Supplied records:
——
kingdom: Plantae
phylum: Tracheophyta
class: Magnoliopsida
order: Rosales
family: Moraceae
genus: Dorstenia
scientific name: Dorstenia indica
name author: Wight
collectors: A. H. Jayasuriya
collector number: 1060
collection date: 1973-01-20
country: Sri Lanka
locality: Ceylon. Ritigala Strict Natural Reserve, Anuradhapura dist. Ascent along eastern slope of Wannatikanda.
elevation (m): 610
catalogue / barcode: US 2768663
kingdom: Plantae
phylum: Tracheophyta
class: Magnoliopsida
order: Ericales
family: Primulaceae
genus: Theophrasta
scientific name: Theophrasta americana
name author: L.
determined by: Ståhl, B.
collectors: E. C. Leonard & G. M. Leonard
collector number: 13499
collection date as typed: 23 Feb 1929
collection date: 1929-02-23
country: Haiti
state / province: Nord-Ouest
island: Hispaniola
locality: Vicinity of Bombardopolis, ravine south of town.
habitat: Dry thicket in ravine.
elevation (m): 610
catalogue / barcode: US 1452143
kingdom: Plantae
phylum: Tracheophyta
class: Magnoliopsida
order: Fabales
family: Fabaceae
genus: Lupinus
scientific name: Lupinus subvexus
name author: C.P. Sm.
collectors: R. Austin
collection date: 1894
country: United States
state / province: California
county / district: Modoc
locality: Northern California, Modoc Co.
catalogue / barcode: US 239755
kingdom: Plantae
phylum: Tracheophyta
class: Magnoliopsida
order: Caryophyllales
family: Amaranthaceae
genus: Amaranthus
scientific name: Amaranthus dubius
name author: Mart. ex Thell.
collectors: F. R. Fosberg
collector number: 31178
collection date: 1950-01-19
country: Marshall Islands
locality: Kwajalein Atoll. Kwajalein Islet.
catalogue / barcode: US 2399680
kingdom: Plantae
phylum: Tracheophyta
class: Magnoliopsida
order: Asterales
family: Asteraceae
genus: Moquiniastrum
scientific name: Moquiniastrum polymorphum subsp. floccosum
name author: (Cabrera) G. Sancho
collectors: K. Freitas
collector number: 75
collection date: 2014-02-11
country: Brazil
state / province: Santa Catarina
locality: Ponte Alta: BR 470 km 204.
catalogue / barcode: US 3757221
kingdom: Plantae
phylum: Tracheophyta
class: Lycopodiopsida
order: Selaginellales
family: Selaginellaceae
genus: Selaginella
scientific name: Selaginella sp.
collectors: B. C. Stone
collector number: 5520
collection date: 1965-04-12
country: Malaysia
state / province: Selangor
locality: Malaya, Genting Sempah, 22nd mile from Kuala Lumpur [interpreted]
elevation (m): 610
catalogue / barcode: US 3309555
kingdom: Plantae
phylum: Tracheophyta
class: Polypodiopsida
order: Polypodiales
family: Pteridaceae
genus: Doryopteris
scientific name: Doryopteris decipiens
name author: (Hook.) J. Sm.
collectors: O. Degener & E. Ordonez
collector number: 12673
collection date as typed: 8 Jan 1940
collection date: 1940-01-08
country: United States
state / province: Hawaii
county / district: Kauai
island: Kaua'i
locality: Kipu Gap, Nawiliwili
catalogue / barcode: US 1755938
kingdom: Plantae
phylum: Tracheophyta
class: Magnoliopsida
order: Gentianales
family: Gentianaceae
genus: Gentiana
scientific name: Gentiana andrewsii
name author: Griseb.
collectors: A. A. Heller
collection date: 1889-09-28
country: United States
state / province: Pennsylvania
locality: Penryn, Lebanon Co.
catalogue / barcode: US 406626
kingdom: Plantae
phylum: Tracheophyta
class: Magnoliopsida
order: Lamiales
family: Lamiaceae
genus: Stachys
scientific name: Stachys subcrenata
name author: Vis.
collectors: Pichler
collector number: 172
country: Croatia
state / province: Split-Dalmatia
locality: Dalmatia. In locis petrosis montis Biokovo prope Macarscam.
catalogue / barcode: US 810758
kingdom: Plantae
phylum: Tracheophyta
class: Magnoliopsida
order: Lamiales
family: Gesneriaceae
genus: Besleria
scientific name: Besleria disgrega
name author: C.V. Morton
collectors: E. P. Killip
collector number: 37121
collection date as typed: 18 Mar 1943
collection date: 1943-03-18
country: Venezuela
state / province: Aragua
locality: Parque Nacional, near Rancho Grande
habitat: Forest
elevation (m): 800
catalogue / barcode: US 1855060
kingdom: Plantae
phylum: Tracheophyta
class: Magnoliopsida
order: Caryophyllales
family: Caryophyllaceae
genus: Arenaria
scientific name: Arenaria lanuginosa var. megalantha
——
Work instructions:
Rewrite every one of the entries with each "catalogue" swapped for "catalog", leaving everything else the same.

Solved exercise:
kingdom: Plantae
phylum: Tracheophyta
class: Magnoliopsida
order: Rosales
family: Moraceae
genus: Dorstenia
scientific name: Dorstenia indica
name author: Wight
collectors: A. H. Jayasuriya
collector number: 1060
collection date: 1973-01-20
country: Sri Lanka
locality: Ceylon. Ritigala Strict Natural Reserve, Anuradhapura dist. Ascent along eastern slope of Wannatikanda.
elevation (m): 610
catalog / barcode: US 2768663
kingdom: Plantae
phylum: Tracheophyta
class: Magnoliopsida
order: Ericales
family: Primulaceae
genus: Theophrasta
scientific name: Theophrasta americana
name author: L.
determined by: Ståhl, B.
collectors: E. C. Leonard & G. M. Leonard
collector number: 13499
collection date as typed: 23 Feb 1929
collection date: 1929-02-23
country: Haiti
state / province: Nord-Ouest
island: Hispaniola
locality: Vicinity of Bombardopolis, ravine south of town.
habitat: Dry thicket in ravine.
elevation (m): 610
catalog / barcode: US 1452143
kingdom: Plantae
phylum: Tracheophyta
class: Magnoliopsida
order: Fabales
family: Fabaceae
genus: Lupinus
scientific name: Lupinus subvexus
name author: C.P. Sm.
collectors: R. Austin
collection date: 1894
country: United States
state / province: California
county / district: Modoc
locality: Northern California, Modoc Co.
catalog / barcode: US 239755
kingdom: Plantae
phylum: Tracheophyta
class: Magnoliopsida
order: Caryophyllales
family: Amaranthaceae
genus: Amaranthus
scientific name: Amaranthus dubius
name author: Mart. ex Thell.
collectors: F. R. Fosberg
collector number: 31178
collection date: 1950-01-19
country: Marshall Islands
locality: Kwajalein Atoll. Kwajalein Islet.
catalog / barcode: US 2399680
kingdom: Plantae
phylum: Tracheophyta
class: Magnoliopsida
order: Asterales
family: Asteraceae
genus: Moquiniastrum
scientific name: Moquiniastrum polymorphum subsp. floccosum
name author: (Cabrera) G. Sancho
collectors: K. Freitas
collector number: 75
collection date: 2014-02-11
country: Brazil
state / province: Santa Catarina
locality: Ponte Alta: BR 470 km 204.
catalog / barcode: US 3757221
kingdom: Plantae
phylum: Tracheophyta
class: Lycopodiopsida
order: Selaginellales
family: Selaginellaceae
genus: Selaginella
scientific name: Selaginella sp.
collectors: B. C. Stone
collector number: 5520
collection date: 1965-04-12
country: Malaysia
state / province: Selangor
locality: Malaya, Genting Sempah, 22nd mile from Kuala Lumpur [interpreted]
elevation (m): 610
catalog / barcode: US 3309555
kingdom: Plantae
phylum: Tracheophyta
class: Polypodiopsida
order: Polypodiales
family: Pteridaceae
genus: Doryopteris
scientific name: Doryopteris decipiens
name author: (Hook.) J. Sm.
collectors: O. Degener & E. Ordonez
collector number: 12673
collection date as typed: 8 Jan 1940
collection date: 1940-01-08
country: United States
state / province: Hawaii
county / district: Kauai
island: Kaua'i
locality: Kipu Gap, Nawiliwili
catalog / barcode: US 1755938
kingdom: Plantae
phylum: Tracheophyta
class: Magnoliopsida
order: Gentianales
family: Gentianaceae
genus: Gentiana
scientific name: Gentiana andrewsii
name author: Griseb.
collectors: A. A. Heller
collection date: 1889-09-28
country: United States
state / province: Pennsylvania
locality: Penryn, Lebanon Co.
catalog / barcode: US 406626
kingdom: Plantae
phylum: Tracheophyta
class: Magnoliopsida
order: Lamiales
family: Lamiaceae
genus: Stachys
scientific name: Stachys subcrenata
name author: Vis.
collectors: Pichler
collector number: 172
country: Croatia
state / province: Split-Dalmatia
locality: Dalmatia. In locis petrosis montis Biokovo prope Macarscam.
catalog / barcode: US 810758
kingdom: Plantae
phylum: Tracheophyta
class: Magnoliopsida
order: Lamiales
family: Gesneriaceae
genus: Besleria
scientific name: Besleria disgrega
name author: C.V. Morton
collectors: E. P. Killip
collector number: 37121
collection date as typed: 18 Mar 1943
collection date: 1943-03-18
country: Venezuela
state / province: Aragua
locality: Parque Nacional, near Rancho Grande
habitat: Forest
elevation (m): 800
catalog / barcode: US 1855060
kingdom: Plantae
phylum: Tracheophyta
class: Magnoliopsida
order: Caryophyllales
family: Caryophyllaceae
genus: Arenaria
scientific name: Arenaria lanuginosa var. megalantha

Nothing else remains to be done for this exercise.